News Release

Tumor microenvironment acts as a mechanism of resistance to chemotherapy

Peer-Reviewed Publication

IDIBELL-Bellvitge Biomedical Research Institute

pAKT Immunofluorescence

image: Localization of pAKT, a protein crucial to cell cycle in DNA damaged cells, assessed by immunofluorescence. view more 

Credit: IDIBELL

Researchers at Bellvitge Biomedical Research Institute (IDIBELL) have published a new Oncotarget work which highlights the importance of the tumor environment as a source of resistance to treatment in colorectal cancer, the fourth most common cancer and the leading cause of cancer death worldwide. The article describes how the presence of certain molecules in the environment of the tumor triggers processes that protect the tumor cells from the action of conventional chemotherapy. Resistance to treatment is one of the main obstacles that patients face during the course of the disease; therefore, understand the mechanisms by which it develops is essential to improve the prognosis.

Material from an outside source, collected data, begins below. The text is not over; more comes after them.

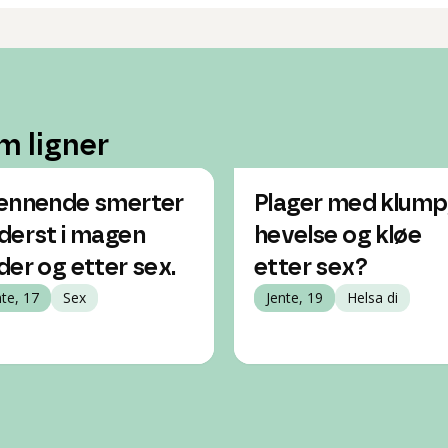
m ligner
ennende smerter
Plager med klump
derst i magen
hevelse og kløe
der og etter sex.
etter sex?
nte, 17
Sex
Jente, 19
Helsa di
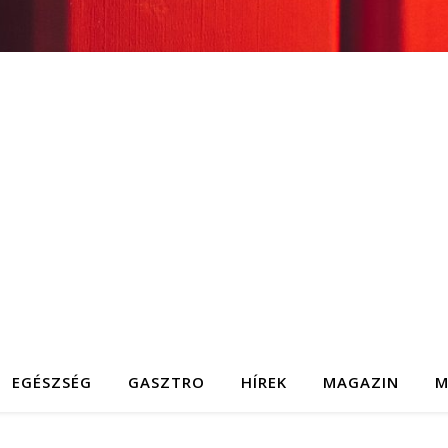
EGÉSZSÉG
GASZTRO
HÍREK
MAGAZIN
M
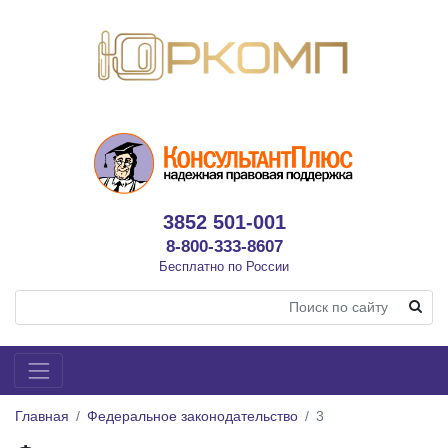
3852 501-001
8-800-333-8607
Бесплатно по России
Главная
Федеральное законодательство
3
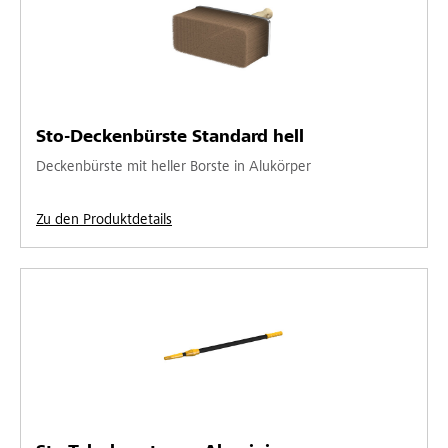
Sto-Deckenbürste Standard hell
Deckenbürste mit heller Borste in Alukörper
Zu den Produktdetails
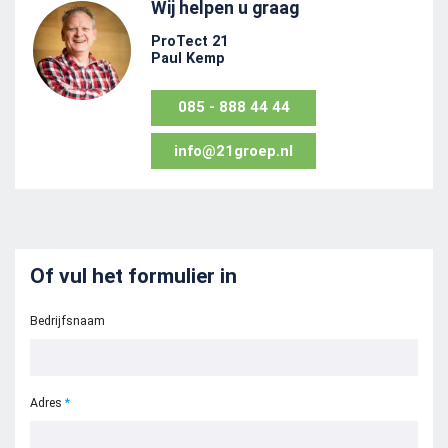
Wij helpen u graag
ProTect 21
Paul Kemp
085 - 888 44 44
info@21groep.nl
Of vul het formulier in
Bedrijfsnaam
Adres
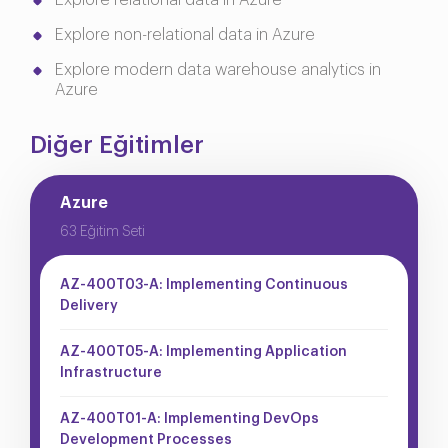
Explore relational data in Azure
Explore non-relational data in Azure
Explore modern data warehouse analytics in
Azure
Diğer Eğitimler
Azure
63 Eğitim Seti
AZ-400T03-A: Implementing Continuous
Delivery
AZ-400T05-A: Implementing Application
Infrastructure
AZ-400T01-A: Implementing DevOps
Development Processes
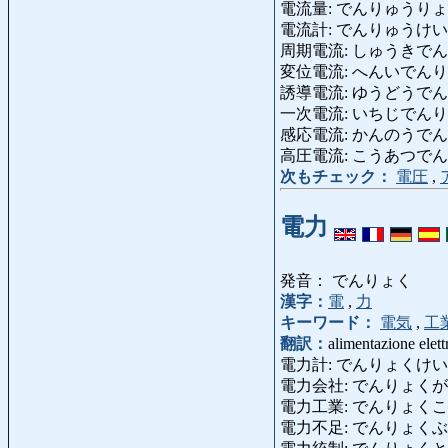
電流量: でんりゅうりょう
電流計: でんりゅうけい: galv
周期電流: しゅうきでんりゅう: 
変位電流: へんいでんりゅう: co
誘導電流: ゆうどうでんりゅう: 
一次電流: いちじでんりゅう: c
感応電流: かんのうでんりゅう: 
高圧電流: こうあつでんりゅう: c
次もチェック：
電圧
,
電力
発音： でんりょく
漢字：
電
,
力
キーワード：
電気
,
工
翻訳：
alimentazione elett
電力計: でんりょくけい: wa
電力会社: でんりょくがいしゃ: fo
電力工業: でんりょくこうぎょう: 
電力不足: でんりょくぶそく: care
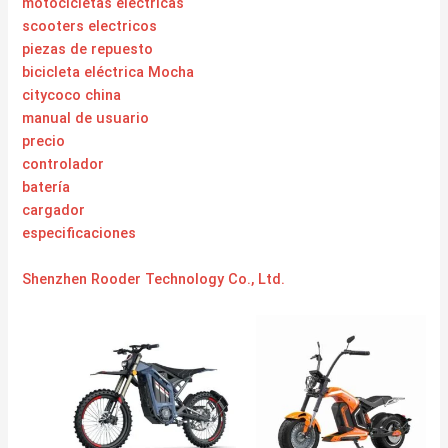
motocicletas electricas
scooters electricos
piezas de repuesto
bicicleta eléctrica Mocha
citycoco china
manual de usuario
precio
controlador
batería
cargador
especificaciones
Shenzhen Rooder Technology Co., Ltd.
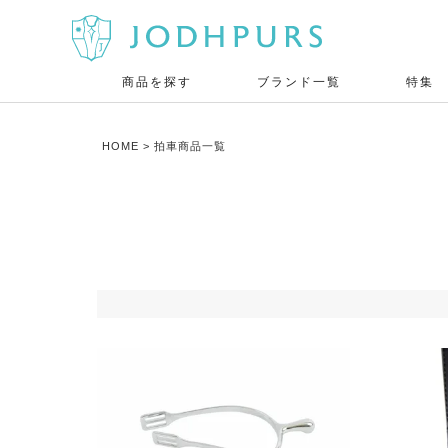
商品を探す
ブランド一覧
特集
HOME
拍車商品一覧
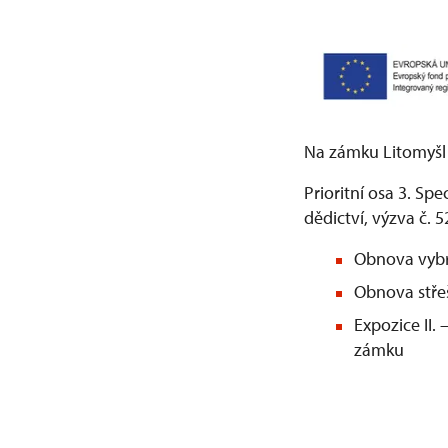
Na zámku Litomyšl 
Prioritní osa 3. Spe
dědictví, výzva č. 
Obnova vybr
Obnova střeš
Expozice II.
zámku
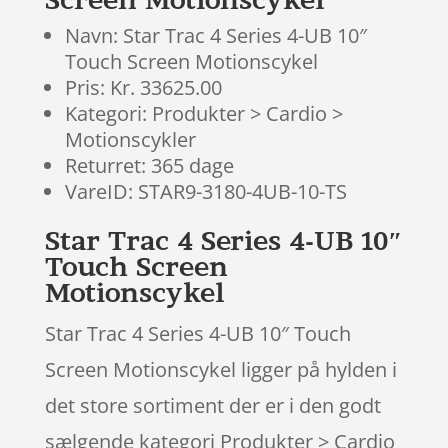
Navn: Star Trac 4 Series 4-UB 10″
Touch Screen Motionscykel
Pris: Kr. 33625.00
Kategori: Produkter > Cardio >
Motionscykler
Returret: 365 dage
VareID: STAR9-3180-4UB-10-TS
Star Trac 4 Series 4-UB 10″
Touch Screen
Motionscykel
Star Trac 4 Series 4-UB 10″ Touch
Screen Motionscykel ligger på hylden i
det store sortiment der er i den godt
sælgende kategori Produkter > Cardio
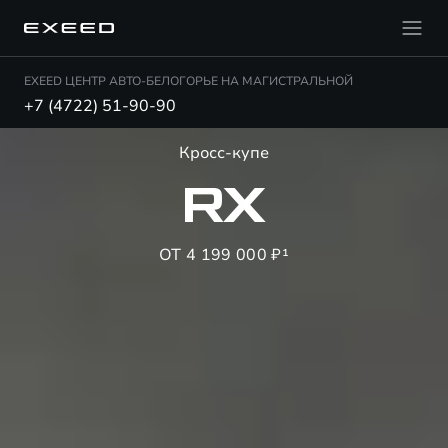
EXEED ЦЕНТР АВТО-БЕЛОГОРЬЕ НА МАГИСТРАЛЬНОЙ
+7 (4722) 51-90-90
Кросс-купе
RX
ОТ 4 199 000 ₽¹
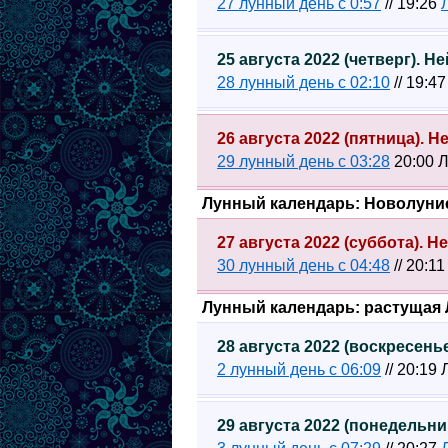
27 лунный день с 0:57
// 19:26
25 августа 2022 (четверг). 
28 лунный день с 02:10
// 19:4
26 августа 2022 (пятница). 
29 лунный день с 03:28
20:00 Л
Лунный календарь: Новолуни
27 августа 2022 (суббота). 
30 лунный день с 04:48
// 20:1
Лунный календарь: растущая 
28 августа 2022 (воскресен
2 лунный день с 06:09
// 20:19
29 августа 2022 (понедельн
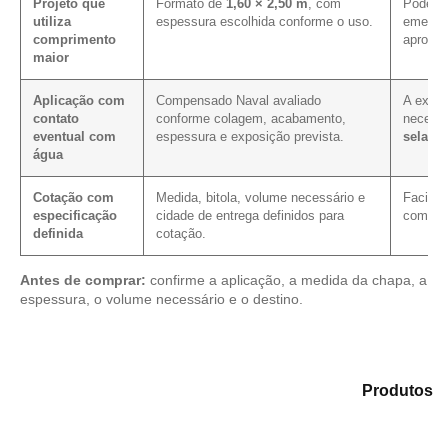
Projeto que
Formato de
1,60 × 2,50 m
, com
Pode co
utiliza
espessura escolhida conforme o uso.
emenda
comprimento
aprovei
maior
Aplicação com
Compensado Naval avaliado
A expos
contato
conforme colagem, acabamento,
necess
eventual com
espessura e exposição prevista.
selage
água
Cotação com
Medida, bitola, volume necessário e
Facilit
especificação
cidade de entrega definidos para
com as
definida
cotação.
Antes de comprar:
confirme a aplicação, a medida da chapa, a
espessura, o volume necessário e o destino.
Analise as alternativas em nosso catálogo de
Produtos
e selecione o tipo de chapa mais adequado para sua
aplicação.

The study led by Dr David G. Molleví, researcher of the Program against cancer therapeutic resistance (PROCURE) of IDIBELL, reports how certain cytokines, chemokines and other soluble factors secreted by carcinoma associated fibroblasts (CAFs), a type of normal cell which is closely associated with primary tumor cells, induce processes that slow down cell cycle, affecting the proliferation of tumor cells. In the presence of conventional chemotherapy, such factors allow stabilization and activation of selected downstream proteins that minimize the effectiveness of the treatment. However, it has also been reported that inhibition of the JAK/STAT signaling pathway, addict to many of these cytokines, might revert the process.

The importance of tumor microenvironment (TME) as a relevant contributor to cancer progression and its role in the development of resistance to therapies has become increasingly apparent to researchers. "Although current cancer research mainly focuses on therapies against specific targets, most tumors are still treated with conventional cytotoxic therapies, so drug resistance remains the main obstacle to their success" explains Dr Molleví.

"From a clinical perspective, identifying the soluble factors that mediate such microenvironment-mediated drug resistance might yield valuable information to circumvent it", says Dr Molleví;. "Hampering key common, nomal cells responsible for the synthesis of such factors might be an interesting approach to avoid the protective effect exerted by such molecules and to render tumor cells sensitive to chemotherapy".